◆ TEXT SEGMENT ◆
🧠 How AI Really Works

An Interactive Journey Inside Neural Networks

What is a Neural Network?

Imagine your brain is made of billions of tiny decision-makers called neurons. Each neuron:

  • 🎯 Takes in information (inputs)
  • 🤔 Thinks about it (processing)
  • 💡 Makes a decision (output)

An AI neural network works the same way! It's like a simplified brain made of math. Let's see it in action!

A neural network is a function approximator that transforms inputs through layers of neurons:

f(x) = σ(W₃ · σ(W₂ · σ(W₁ · x + b₁) + b₂) + b₃)

Where:

  • x = input vector
  • Wᵢ = weight matrix for layer i
  • bᵢ = bias vector for layer i
  • σ = activation function (e.g., ReLU, sigmoid)

🎮 Live XOR Training Demo

Watch an AI learn the XOR problem in real-time! XOR outputs 1 when inputs are different, 0 when same.

Epoch
0
Loss
1.000
Accuracy
0%
Learning Rate
0.1

How Does Learning Work?

🎯 Forward Pass: Making Predictions

The network makes a prediction by passing data forward through each layer:

  1. Input: Feed in the data (like 0,1 for XOR)
  2. Multiply & Add: Each connection has a "strength" (weight)
  3. Activate: Decide if the neuron should "fire"
  4. Output: Get the final prediction

📉 Backward Pass: Learning from Mistakes

When the network is wrong, it learns by adjusting its connections:

  1. Calculate Error: How wrong was the prediction?

◆ PROVIDED RECORDS ◆
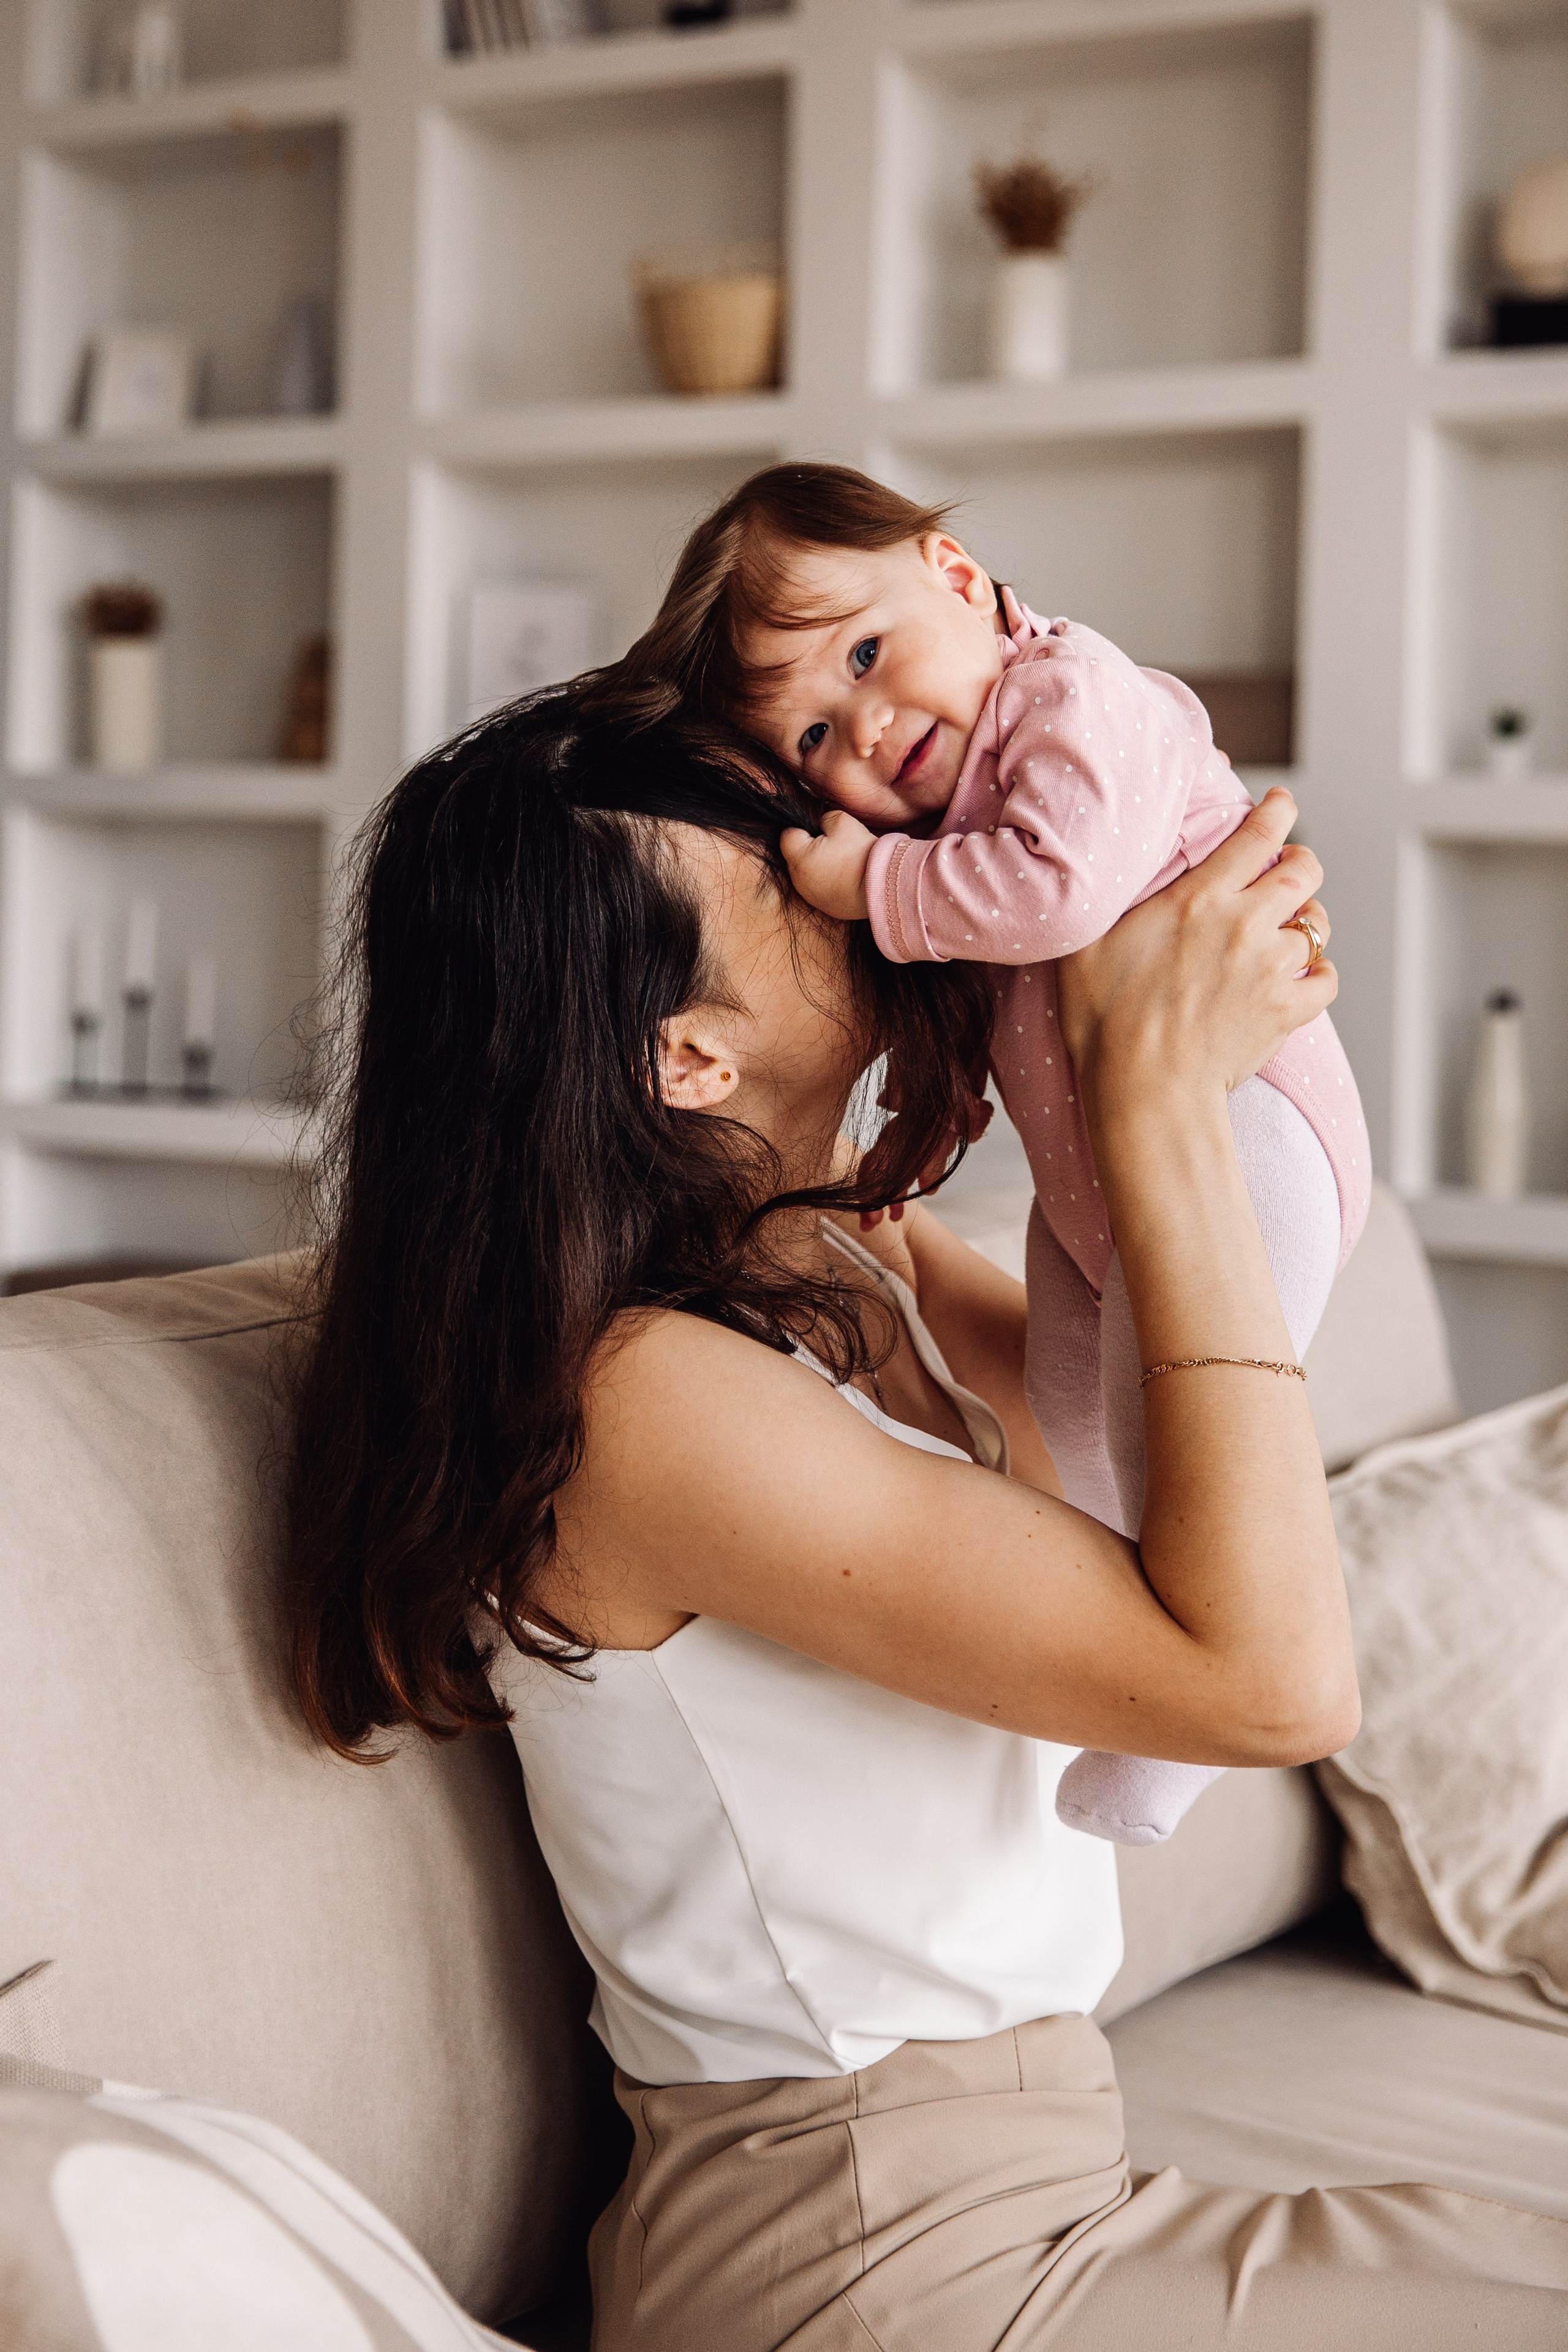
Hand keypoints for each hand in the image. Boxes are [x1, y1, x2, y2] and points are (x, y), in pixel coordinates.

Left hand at [781, 809, 874, 922]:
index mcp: (799, 858)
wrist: (882, 887)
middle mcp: (799, 881)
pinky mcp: (825, 907)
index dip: (803, 828)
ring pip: (808, 874)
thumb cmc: (861, 853)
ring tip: (843, 862)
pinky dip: (829, 881)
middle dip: (810, 848)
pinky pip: (821, 888)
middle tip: (836, 845)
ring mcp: (811, 897)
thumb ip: (823, 818)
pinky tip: (846, 877)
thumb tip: (819, 824)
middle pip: (796, 856)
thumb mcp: (842, 821)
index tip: (821, 830)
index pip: (787, 835)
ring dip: (819, 866)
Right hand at [1057, 788, 1336, 1112]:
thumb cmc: (1104, 1019)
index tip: (1280, 803)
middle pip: (1304, 870)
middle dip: (1301, 862)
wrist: (1143, 1088)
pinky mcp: (1286, 1010)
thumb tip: (1104, 871)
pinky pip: (1326, 979)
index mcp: (1199, 899)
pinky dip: (1319, 975)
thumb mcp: (1088, 944)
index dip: (1277, 810)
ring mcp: (1271, 968)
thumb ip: (1110, 901)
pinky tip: (1303, 978)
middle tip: (1290, 867)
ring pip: (1317, 924)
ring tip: (1291, 926)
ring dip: (1307, 920)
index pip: (1257, 835)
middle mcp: (1245, 924)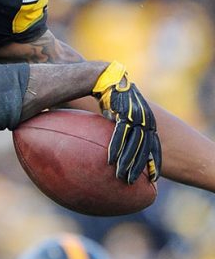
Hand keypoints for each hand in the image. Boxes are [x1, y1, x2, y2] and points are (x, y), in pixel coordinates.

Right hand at [92, 61, 160, 183]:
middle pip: (144, 148)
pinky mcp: (123, 112)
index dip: (153, 161)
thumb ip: (120, 127)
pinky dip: (116, 147)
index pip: (153, 144)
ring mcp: (135, 116)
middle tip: (132, 182)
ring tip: (121, 176)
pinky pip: (120, 134)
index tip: (154, 177)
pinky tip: (111, 160)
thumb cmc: (108, 97)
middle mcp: (145, 119)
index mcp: (147, 121)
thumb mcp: (119, 114)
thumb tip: (113, 142)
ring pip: (133, 143)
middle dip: (139, 167)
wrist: (104, 76)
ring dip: (127, 162)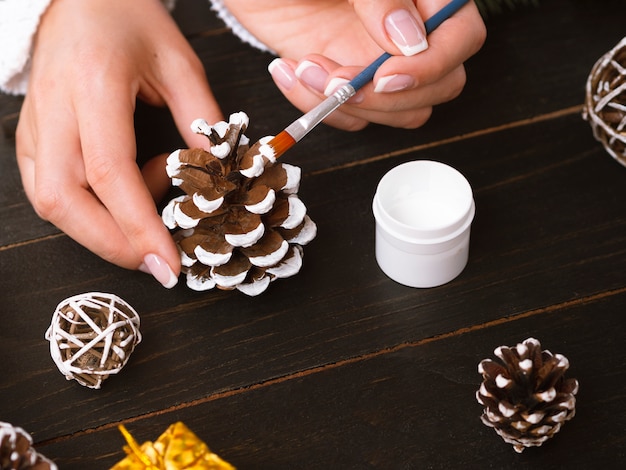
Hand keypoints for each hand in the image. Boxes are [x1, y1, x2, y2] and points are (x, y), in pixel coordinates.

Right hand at [16, 0, 222, 286]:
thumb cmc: (129, 20)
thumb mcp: (180, 63)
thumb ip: (202, 120)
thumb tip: (219, 175)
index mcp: (93, 85)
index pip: (109, 172)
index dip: (138, 227)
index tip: (168, 264)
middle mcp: (54, 110)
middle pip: (65, 201)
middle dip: (113, 245)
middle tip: (158, 262)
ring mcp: (34, 126)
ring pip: (51, 203)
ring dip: (101, 232)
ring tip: (147, 220)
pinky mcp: (29, 138)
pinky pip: (48, 191)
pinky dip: (87, 212)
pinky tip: (121, 199)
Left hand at [223, 0, 485, 129]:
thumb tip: (409, 39)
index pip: (461, 38)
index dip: (431, 66)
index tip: (384, 75)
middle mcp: (407, 34)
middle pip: (440, 86)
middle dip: (385, 96)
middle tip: (337, 79)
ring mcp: (378, 62)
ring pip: (400, 112)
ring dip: (349, 105)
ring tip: (305, 67)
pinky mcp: (347, 84)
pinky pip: (352, 118)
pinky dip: (317, 106)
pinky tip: (290, 69)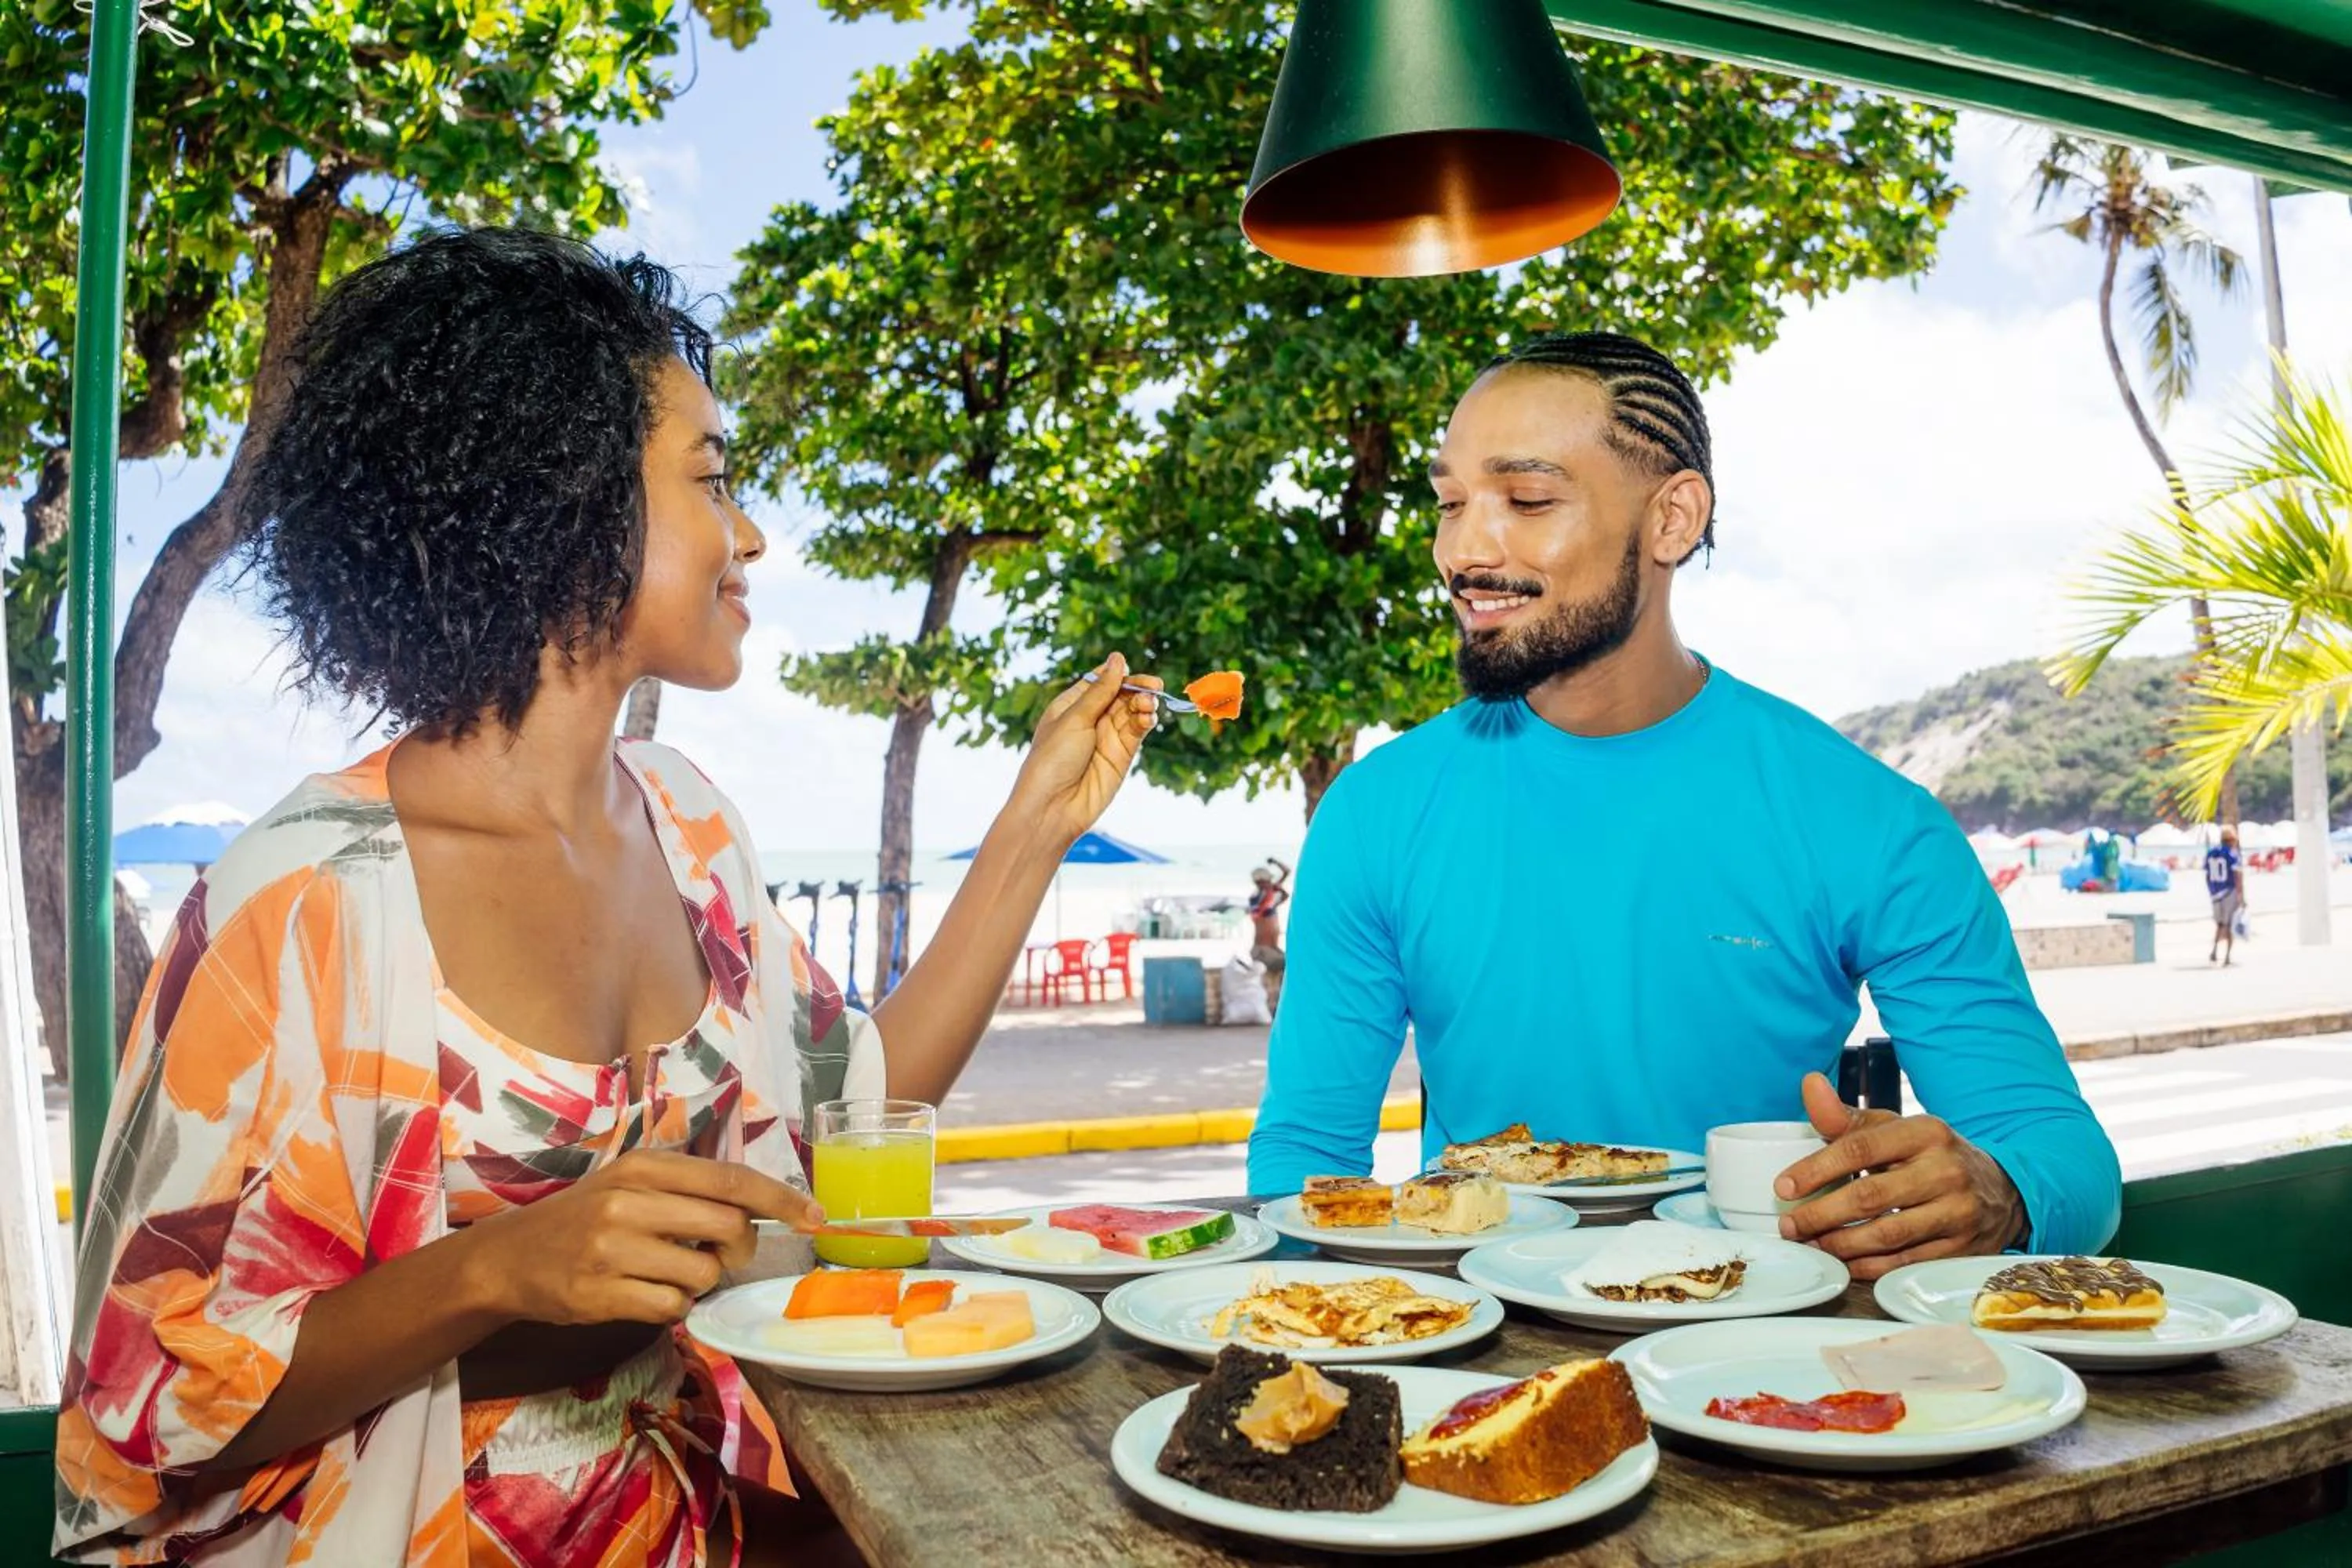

◆ REQUIREMENT 1 ◆
According to the neural network explainer, when does XOR output 1?
◆ REQUIREMENT 2 ◆
Reproduce the passage of the neural network explainer that begins at the words "What is a Neural" and ends after the words "b₁) + b₂) + b₃)".
The records have no connection to the neural network explainer.

◆ WRITTEN REPLY 1 ◆
XOR outputs 1 when the inputs are different.

◆ WRITTEN REPLY 2 ◆
What is a Neural Network?

Imagine your brain is made of billions of tiny decision-makers called neurons. Each neuron:

  • 🎯 Takes in information (inputs)
  • 🤔 Thinks about it (processing)
  • 💡 Makes a decision (output)

An AI neural network works the same way! It's like a simplified brain made of math. Let's see it in action!

A neural network is a function approximator that transforms inputs through layers of neurons:

f(x) = σ(W₃ · σ(W₂ · σ(W₁ · x + b₁) + b₂) + b₃)